Gamma-aminobutyric acid (GABA) is the main inhibitory neurotransmitter in the human brain and plays a key role in several brain functions and neuropsychiatric disorders such as anxiety, epilepsy, and ...depression. For decades, several in vivo and ex vivo techniques have been used to highlight the mechanisms of the GABA system, however, no studies have currently combined the techniques to create a high-resolution multimodal view of the GABA system.
Here, we present a quantitative high-resolution in vivo atlas of the human brain benzodiazepine receptor sites (BZR) located on postsynaptic ionotropic GABAA receptors (GABAARs), generated on the basis of in vivo 11Cflumazenil Positron Emission Tomography (PET) data.
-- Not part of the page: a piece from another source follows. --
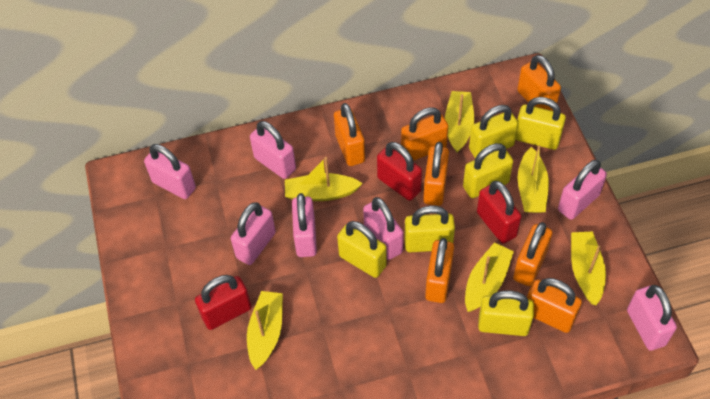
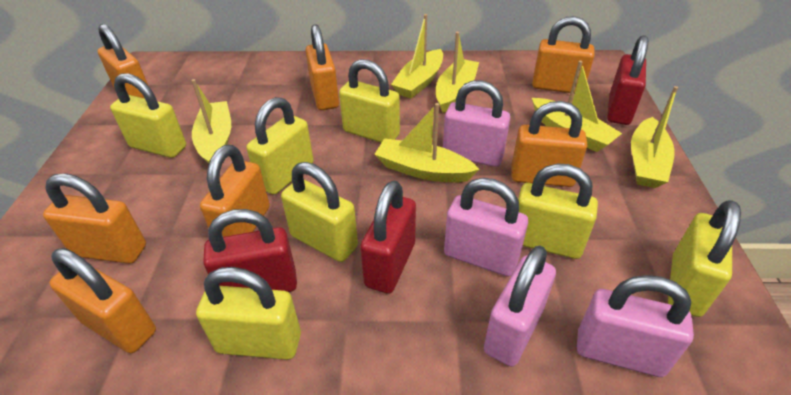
pink padlock: 7 -> 4
yellow padlock: 6 -> 7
Next, based on ex vivo autoradiography data, we transform the PET-generated atlas from binding values into BZR protein density. Finally, we examine the brain regional association between BZR protein density and ex vivo mRNA expression for the 19 subunits in the GABAAR, including an estimation of the minimally required expression of mRNA levels for each subunit to translate into BZR protein.
This represents the first publicly available quantitative high-resolution in vivo atlas of the spatial distribution of BZR densities in the healthy human brain. The atlas provides a unique neuroscientific tool as well as novel insights into the association between mRNA expression for individual subunits in the GABAAR and the BZR density at each location in the brain.